Pacing, Part 3: Pacing for Poets

I’m going to give two explanations of what pacing is, one for poet-types and one for engineer-types.  This is an arbitrary split, and you’ll probably need both perspectives at some point.

For poets:

Pacing is how you start sneaking poetry into fiction, without the heightened sense of language that might tip your hand to the reader that you’re being poetic.

Buffalo Bill ’s
defunct
               who used to
               ride a watersmooth-silver
                                                                  stallion
and break onetwothreefourfive pigeonsjustlikethat
                                                                                                     Jesus
he was a handsome man
                                                  and what i want to know is
how do you like your blue-eyed boy
Mister Death

If you look at any given poem by e.e. cummings, for example, you can see that on every level, the poet makes choices such that the form of the poem–almost literally the appearance of the words on the page–reflects the content of the poem.

In fiction, this is called pacing.  In commercial fiction, you break fewer “rules” than you would here, but the spirit is the same.

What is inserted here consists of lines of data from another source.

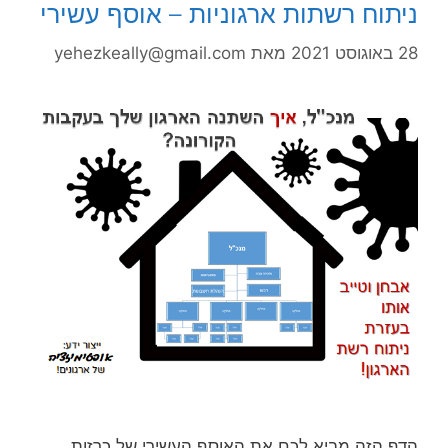
ניתוח רשתות ארגוניות – אוסף עשירי
28 באוגוסט 2021
מאת
yehezkeally@gmail.com
הדף הזה מביא לכם את האוסף העשירי של כרזות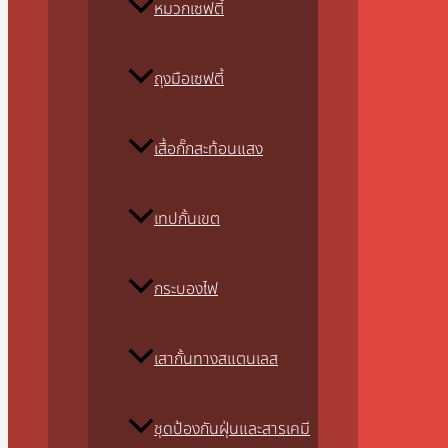
หมวกเซฟตี้
ถุงมือเซฟตี้
เสื้อกั๊กสะท้อนแสง
เทปกั้นเขต
กระบองไฟ
เสากั้นทางสแตนเลส
ชุดป้องกันฝุ่นและสารเคมี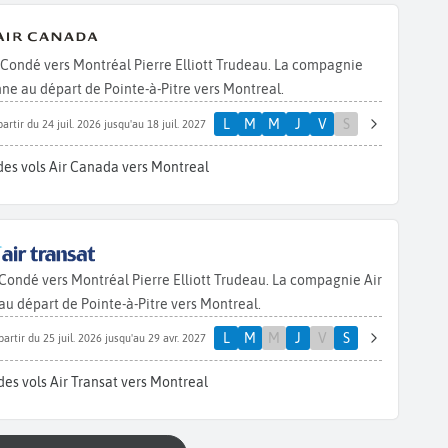
Condé vers Montréal Pierre Elliott Trudeau. La compagnie
ne au départ de Pointe-à-Pitre vers Montreal.
L
M
M
J
V
S
partir du 24 juil. 2026 jusqu'au 18 juil. 2027
des vols Air Canada vers Montreal
Condé vers Montréal Pierre Elliott Trudeau. La compagnie Air
u départ de Pointe-à-Pitre vers Montreal.
L
M
M
J
V
S
partir du 25 juil. 2026 jusqu'au 29 avr. 2027
es vols Air Transat vers Montreal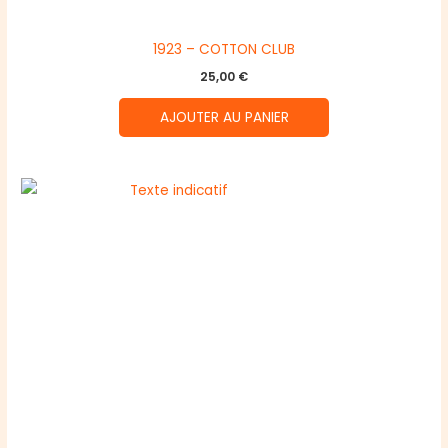
1923 – COTTON CLUB
25,00
€
AJOUTER AU PANIER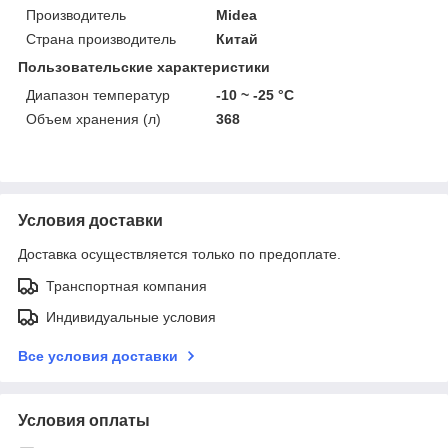
Производитель
Midea
Страна производитель
Китай
Пользовательские характеристики
Диапазон температур
-10 ~ -25 °C
Объем хранения (л)
368
Условия доставки
Доставка осуществляется только по предоплате.
Транспортная компания
Индивидуальные условия
Все условия доставки
Условия оплаты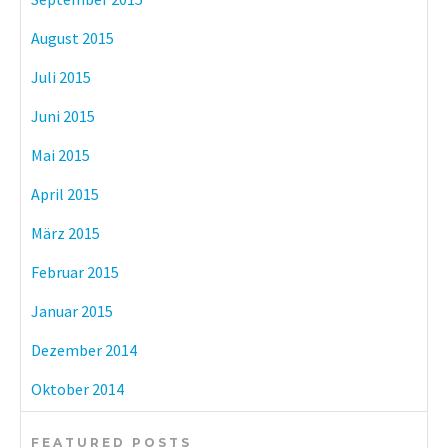
August 2015
Juli 2015
Juni 2015
Mai 2015
April 2015
März 2015
Februar 2015
Januar 2015
Dezember 2014
Oktober 2014
FEATURED POSTS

Although it led the way to the twenty-first century, Moscow maintained the Victorian habit of traveling on iron wheels.  Kievsky Station, which was near the foreign ghetto and Brezhnev’s own apartment, pointed to the Ukraine. Belorussia Station, a short walk from the Kremlin, was where Stalin boarded the Czar’s train from Potsdam and, afterward, where Khrushchev and then Brezhnev boarded their special trains for Eastern Europe to inspect their satellites or to launch détente.  Rizhsky Station took you to the Baltic states.  Kursky Station suggested suntanned vacations on the Black Sea.  From the small Sabelovsky and Paveletsky stations no one worthwhile traveled–only commuters or hordes of farmers as dusty as potatoes.  Most impressive by far were Leningrad, Yaroslavl and Kazan station, the three giants of Komsomol Square, and the strangest of these was Kazan Station, whose Tartar tower capped a gateway that might take you thousands of kilometers to the deserts of Afghanistan, to the siding of a Ural prison camp, or all the way across two continents to the shore of the Pacific.

At 6 a.m. inside Kazan Station, entire Turkman families lay head to feet on benches.  Babies with felt skullcaps nestled on soft bundles. Soldiers leaned slackly against the wall in a sleep to tangibly deep that the heroic mosaics of the ceiling overhead could have been their communal dream.  Bronze fixtures glowed dully.  At the one refreshment stand open, a girl in a rabbit-skin coat confided in Pasha Pavlovich.

This is from Gorky Park by Martin Cruz Smith, set in about 1981, the year it was published.  In other words, after the widespread use of the airplane.  The main character is a blunt detective type–and could be expected not to use the Oxford comma.

The first paragraph, all about where the trains go, is longer than the second, which is about people.  The first paragraph reflects how the POV character, the detective, is supposed to see Communist Russia; the second reflects how he sees the world around him when he’s not being monitored.  This is mainly effected by the pacing of the respective paragraphs.  More on that in a bit.